(Beginning of Material for this task)

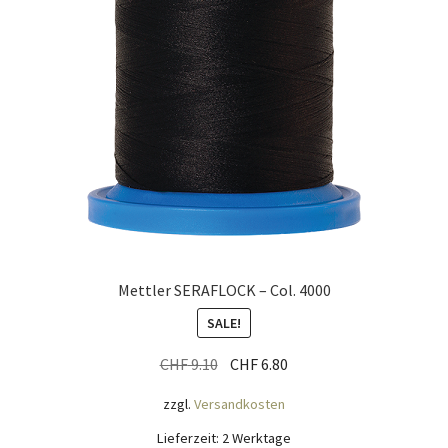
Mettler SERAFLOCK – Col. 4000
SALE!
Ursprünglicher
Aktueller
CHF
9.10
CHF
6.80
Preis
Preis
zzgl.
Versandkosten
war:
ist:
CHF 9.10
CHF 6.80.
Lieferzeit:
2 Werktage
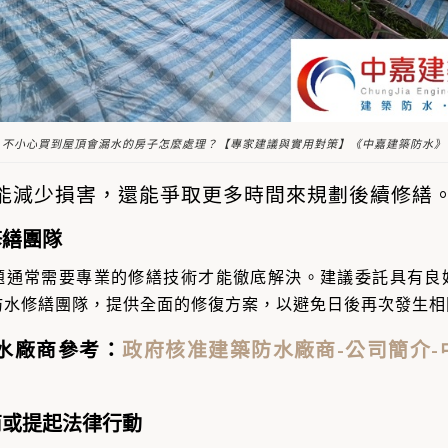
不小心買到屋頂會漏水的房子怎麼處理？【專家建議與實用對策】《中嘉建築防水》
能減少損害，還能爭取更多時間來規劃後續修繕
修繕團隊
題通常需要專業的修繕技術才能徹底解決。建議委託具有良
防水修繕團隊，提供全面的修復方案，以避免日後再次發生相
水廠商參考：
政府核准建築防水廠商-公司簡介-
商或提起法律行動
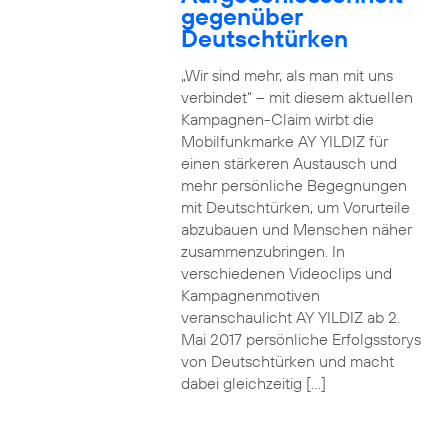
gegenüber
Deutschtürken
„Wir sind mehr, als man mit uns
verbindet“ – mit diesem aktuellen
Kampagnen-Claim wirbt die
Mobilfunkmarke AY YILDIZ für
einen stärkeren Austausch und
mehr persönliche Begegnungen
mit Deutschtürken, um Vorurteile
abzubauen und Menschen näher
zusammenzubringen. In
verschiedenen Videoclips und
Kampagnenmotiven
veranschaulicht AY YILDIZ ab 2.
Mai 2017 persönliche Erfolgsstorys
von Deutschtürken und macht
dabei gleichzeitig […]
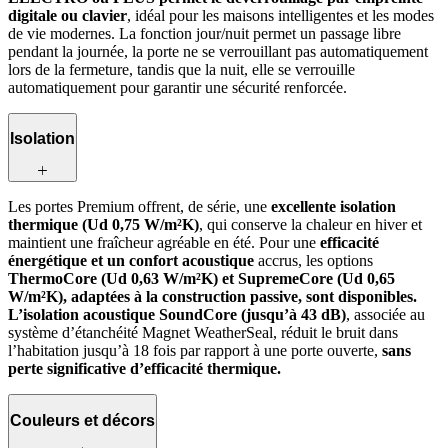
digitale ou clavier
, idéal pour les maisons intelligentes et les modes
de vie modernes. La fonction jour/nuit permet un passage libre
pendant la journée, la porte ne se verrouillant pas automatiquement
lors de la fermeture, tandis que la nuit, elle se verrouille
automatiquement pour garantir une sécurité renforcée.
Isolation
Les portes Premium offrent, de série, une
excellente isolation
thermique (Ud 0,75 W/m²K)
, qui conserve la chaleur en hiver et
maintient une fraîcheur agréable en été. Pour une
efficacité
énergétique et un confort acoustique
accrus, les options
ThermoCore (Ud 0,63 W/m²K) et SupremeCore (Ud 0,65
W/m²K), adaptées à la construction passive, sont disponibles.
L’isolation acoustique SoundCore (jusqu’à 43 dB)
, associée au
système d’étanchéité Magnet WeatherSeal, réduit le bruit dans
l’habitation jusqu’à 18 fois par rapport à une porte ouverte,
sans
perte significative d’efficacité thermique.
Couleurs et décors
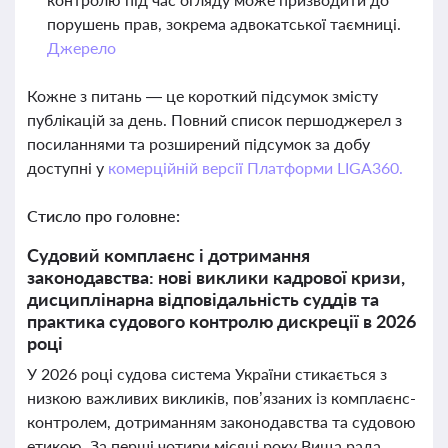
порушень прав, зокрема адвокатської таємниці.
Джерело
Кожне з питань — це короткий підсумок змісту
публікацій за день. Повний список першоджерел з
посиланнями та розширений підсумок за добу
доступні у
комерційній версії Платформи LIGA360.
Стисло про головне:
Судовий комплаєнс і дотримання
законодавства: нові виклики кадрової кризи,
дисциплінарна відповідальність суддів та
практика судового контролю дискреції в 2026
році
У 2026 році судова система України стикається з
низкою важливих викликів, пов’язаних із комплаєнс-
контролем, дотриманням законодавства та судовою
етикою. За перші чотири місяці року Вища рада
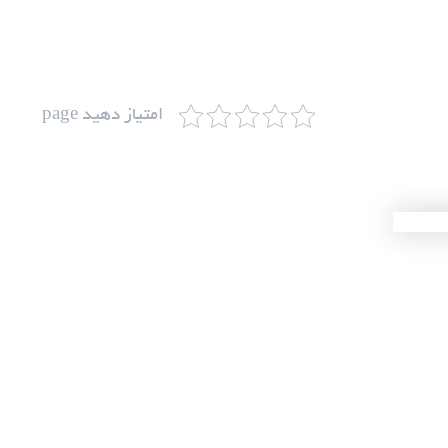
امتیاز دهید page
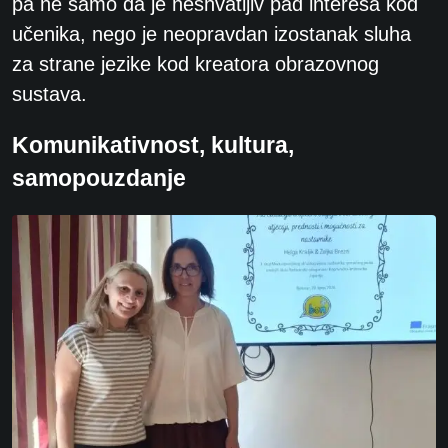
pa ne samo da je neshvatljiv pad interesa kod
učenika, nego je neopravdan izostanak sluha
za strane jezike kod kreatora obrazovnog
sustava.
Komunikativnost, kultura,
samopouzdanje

(End of Material for this task)

The lines from the one containing "Судовий комплаєнс і дотримання" through the last line of the entries are to be copied exactly, both ends included, and the pictures are to be omitted.

= Answer to this problem =
Судовий комплаєнс і дотримання
законодавства: нові виклики кадрової кризи,
дисциплінарна відповідальність суддів та
практика судового контролю дискреції в 2026
році
У 2026 році судова система України стикається з
низкою важливих викликів, пов’язаних із комплаєнс-
контролем, дотриманням законодавства та судовою
етикою. За перші чотири місяці року Вища рада
امتیاز دهید page
pa ne samo da je neshvatljiv pad interesa kod
učenika, nego je neopravdan izostanak sluha
za strane jezike kod kreatora obrazovnog
sustava.
Komunikativnost, kultura,
samopouzdanje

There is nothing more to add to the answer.